## HOW TO COMPLETE THIS TASK
Look through the records, and wherever the string "closer" turns up, copy out that line.

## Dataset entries
§ §

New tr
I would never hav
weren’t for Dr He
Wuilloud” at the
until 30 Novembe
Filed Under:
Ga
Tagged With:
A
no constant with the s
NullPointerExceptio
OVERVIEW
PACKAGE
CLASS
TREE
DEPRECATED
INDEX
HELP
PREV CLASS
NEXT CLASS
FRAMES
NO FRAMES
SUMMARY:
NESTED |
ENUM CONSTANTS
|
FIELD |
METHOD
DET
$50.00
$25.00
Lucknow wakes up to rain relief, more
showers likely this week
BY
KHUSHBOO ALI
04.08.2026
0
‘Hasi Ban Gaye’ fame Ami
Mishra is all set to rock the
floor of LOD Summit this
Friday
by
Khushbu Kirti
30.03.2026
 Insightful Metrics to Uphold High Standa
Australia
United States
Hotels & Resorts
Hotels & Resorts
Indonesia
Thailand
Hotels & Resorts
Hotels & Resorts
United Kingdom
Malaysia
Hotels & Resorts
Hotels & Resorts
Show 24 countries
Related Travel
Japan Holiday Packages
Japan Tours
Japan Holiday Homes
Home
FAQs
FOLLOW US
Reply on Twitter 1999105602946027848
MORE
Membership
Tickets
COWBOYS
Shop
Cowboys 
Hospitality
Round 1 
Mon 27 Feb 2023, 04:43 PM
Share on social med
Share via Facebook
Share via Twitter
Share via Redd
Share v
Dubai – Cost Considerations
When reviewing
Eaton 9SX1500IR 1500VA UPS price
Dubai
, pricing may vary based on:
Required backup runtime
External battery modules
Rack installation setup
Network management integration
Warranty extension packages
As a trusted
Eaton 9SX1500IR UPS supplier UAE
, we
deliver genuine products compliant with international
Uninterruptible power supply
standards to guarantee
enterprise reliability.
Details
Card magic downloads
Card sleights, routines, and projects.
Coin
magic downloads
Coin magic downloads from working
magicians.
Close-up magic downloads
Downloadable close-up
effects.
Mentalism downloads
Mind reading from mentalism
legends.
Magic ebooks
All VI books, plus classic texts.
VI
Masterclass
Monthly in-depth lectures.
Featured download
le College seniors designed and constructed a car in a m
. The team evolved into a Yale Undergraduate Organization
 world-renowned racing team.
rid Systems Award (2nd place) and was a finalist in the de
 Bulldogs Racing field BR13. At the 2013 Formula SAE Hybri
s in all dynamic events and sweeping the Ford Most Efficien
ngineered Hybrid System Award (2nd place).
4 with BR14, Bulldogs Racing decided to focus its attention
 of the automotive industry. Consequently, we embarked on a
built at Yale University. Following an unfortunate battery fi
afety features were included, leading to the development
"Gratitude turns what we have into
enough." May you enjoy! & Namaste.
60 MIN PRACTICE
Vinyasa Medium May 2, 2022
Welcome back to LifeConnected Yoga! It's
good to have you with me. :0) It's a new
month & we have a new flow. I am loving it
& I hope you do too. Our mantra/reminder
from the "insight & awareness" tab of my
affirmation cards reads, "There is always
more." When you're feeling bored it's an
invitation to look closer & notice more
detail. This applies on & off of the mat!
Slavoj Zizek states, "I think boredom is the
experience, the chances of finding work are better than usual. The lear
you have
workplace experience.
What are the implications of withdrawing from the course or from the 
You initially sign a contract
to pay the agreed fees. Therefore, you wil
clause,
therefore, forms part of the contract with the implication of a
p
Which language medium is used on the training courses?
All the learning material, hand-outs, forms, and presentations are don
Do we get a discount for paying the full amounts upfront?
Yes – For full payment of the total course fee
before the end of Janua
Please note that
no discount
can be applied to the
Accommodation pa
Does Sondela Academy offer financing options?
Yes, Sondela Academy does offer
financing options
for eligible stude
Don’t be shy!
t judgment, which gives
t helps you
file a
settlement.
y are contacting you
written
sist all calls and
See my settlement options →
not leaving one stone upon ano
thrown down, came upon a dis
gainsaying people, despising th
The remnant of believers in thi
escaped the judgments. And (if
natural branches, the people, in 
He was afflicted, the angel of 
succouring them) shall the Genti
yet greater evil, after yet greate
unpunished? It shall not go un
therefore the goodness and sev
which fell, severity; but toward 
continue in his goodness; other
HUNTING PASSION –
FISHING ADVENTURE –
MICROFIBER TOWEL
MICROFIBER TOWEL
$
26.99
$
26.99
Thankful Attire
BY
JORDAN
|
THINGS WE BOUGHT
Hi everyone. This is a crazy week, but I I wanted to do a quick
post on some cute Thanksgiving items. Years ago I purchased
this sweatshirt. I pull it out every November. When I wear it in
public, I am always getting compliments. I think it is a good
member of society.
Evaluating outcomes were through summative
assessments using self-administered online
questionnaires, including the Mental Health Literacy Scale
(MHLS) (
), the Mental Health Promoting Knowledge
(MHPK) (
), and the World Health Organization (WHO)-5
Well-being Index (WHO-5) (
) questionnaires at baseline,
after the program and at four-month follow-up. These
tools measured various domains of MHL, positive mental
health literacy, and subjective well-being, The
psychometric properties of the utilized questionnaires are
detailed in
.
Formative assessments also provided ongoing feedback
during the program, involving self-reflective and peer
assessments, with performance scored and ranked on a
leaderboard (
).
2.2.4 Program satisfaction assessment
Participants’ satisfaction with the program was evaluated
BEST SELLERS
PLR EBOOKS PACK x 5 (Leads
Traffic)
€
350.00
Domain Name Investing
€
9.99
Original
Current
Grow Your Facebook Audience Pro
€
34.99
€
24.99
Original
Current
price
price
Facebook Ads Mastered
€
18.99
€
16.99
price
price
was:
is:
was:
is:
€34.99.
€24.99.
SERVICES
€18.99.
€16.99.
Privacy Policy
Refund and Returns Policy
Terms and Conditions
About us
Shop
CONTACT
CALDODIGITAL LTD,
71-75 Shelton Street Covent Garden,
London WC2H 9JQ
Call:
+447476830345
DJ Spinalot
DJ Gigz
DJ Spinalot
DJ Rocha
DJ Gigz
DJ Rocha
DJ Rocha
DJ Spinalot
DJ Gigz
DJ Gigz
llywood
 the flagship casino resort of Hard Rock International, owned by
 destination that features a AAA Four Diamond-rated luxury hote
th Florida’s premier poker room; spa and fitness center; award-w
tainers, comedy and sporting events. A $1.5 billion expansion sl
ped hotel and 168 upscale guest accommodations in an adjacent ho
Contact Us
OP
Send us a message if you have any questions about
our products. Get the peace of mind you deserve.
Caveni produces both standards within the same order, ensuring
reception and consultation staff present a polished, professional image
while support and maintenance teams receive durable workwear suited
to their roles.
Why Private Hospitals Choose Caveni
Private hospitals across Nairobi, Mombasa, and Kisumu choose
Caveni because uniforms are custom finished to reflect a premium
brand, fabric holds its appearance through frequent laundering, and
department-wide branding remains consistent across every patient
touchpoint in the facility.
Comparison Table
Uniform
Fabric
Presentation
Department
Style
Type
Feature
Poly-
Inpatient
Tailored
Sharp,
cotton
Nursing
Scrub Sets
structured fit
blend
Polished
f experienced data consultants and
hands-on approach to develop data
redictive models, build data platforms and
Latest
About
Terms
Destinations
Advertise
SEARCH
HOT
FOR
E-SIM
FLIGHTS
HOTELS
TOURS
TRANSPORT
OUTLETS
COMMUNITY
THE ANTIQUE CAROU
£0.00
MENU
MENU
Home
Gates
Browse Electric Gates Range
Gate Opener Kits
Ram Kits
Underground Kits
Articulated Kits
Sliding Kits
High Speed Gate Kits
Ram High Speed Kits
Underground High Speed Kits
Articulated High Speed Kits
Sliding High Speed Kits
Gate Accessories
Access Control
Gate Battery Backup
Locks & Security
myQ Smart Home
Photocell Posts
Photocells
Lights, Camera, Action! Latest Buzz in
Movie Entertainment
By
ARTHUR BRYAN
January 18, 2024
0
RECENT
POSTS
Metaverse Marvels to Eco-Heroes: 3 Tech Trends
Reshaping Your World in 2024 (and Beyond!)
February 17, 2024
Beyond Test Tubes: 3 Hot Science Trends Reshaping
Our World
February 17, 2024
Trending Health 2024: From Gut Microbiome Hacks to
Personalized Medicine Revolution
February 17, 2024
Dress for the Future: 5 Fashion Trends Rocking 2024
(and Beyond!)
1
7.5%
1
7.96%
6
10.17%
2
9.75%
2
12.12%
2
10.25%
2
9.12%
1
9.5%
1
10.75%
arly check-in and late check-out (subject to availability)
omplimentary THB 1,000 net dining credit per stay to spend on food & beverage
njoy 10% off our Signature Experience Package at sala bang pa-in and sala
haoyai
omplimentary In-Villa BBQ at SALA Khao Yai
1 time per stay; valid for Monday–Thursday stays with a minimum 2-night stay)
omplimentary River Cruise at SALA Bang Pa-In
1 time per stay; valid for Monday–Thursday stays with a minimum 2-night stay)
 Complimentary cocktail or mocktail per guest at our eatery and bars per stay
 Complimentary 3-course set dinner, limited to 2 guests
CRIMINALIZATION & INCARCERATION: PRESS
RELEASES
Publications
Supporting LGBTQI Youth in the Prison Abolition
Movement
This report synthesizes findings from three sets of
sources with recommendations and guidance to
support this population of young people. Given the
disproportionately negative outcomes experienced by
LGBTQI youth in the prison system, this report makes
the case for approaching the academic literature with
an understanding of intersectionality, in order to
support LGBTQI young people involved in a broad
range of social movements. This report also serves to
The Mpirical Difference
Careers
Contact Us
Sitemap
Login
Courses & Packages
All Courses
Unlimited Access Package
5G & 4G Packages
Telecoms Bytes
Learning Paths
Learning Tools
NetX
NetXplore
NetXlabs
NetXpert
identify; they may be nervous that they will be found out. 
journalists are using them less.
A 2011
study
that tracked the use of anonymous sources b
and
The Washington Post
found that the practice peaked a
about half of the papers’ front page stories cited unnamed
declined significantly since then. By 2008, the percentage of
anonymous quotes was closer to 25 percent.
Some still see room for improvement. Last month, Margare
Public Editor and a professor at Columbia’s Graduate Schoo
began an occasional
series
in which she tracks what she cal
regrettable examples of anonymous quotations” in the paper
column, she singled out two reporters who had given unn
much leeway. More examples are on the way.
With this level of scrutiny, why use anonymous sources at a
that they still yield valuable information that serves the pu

§ §

## REPLY
invitation to look closer & notice more
anonymous quotes was closer to 25 percent.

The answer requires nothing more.